--- start DATA SECTION ---

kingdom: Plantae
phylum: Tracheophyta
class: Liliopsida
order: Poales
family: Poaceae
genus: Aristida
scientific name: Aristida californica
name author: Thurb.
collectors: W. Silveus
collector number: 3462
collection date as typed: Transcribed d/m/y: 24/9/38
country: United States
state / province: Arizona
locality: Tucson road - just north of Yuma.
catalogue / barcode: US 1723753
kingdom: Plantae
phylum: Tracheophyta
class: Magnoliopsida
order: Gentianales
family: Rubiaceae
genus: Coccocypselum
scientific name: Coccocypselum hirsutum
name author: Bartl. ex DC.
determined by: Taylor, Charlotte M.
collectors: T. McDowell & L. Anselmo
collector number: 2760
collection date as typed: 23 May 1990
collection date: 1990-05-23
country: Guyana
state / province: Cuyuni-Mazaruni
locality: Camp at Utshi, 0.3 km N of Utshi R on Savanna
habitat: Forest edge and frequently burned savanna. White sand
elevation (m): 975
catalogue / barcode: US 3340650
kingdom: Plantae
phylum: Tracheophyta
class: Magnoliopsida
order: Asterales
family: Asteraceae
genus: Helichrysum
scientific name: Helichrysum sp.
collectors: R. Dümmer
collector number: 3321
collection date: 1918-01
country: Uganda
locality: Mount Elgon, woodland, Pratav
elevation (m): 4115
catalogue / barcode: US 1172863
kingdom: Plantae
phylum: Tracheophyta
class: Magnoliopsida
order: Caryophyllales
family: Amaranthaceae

--- end DATA SECTION ---

Convert the lines above into a numbered list, one line per item, and leave out any blank lines.

1. kingdom: Plantae
2. phylum: Tracheophyta
3. class: Liliopsida
4. order: Poales
5. family: Poaceae
6. genus: Aristida
7. scientific name: Aristida californica
8. name author: Thurb.
9. collectors: W. Silveus
10. collector number: 3462
11. collection date as typed: Transcribed d/m/y: 24/9/38
12. country: United States
13. state / province: Arizona
14. locality: Tucson road - just north of Yuma.
15. catalogue / barcode: US 1723753
16. kingdom: Plantae
17. phylum: Tracheophyta
18. class: Magnoliopsida
19. order: Gentianales
20. family: Rubiaceae
21. genus: Coccocypselum
22. scientific name: Coccocypselum hirsutum
23. name author: Bartl. ex DC.
24. determined by: Taylor, Charlotte M.
25. collectors: T. McDowell & L. Anselmo
26. collector number: 2760
27. collection date as typed: 23 May 1990
28. collection date: 1990-05-23
29. country: Guyana
30. state / province: Cuyuni-Mazaruni
31. locality: Camp at Utshi, 0.3 km N of Utshi R on Savanna
32. habitat: Forest edge and frequently burned savanna. White sand
33. elevation (m): 975
34. catalogue / barcode: US 3340650
35. kingdom: Plantae
36. phylum: Tracheophyta
37. class: Magnoliopsida
38. order: Asterales
39. family: Asteraceae
40. genus: Helichrysum
41. scientific name: Helichrysum sp.
42. collectors: R. Dümmer
43. collector number: 3321
44. collection date: 1918-01
45. country: Uganda
46. locality: Mount Elgon, woodland, Pratav
47. elevation (m): 4115
48. catalogue / barcode: US 1172863
49. kingdom: Plantae
50. phylum: Tracheophyta
51. class: Magnoliopsida
52. order: Caryophyllales
53. family: Amaranthaceae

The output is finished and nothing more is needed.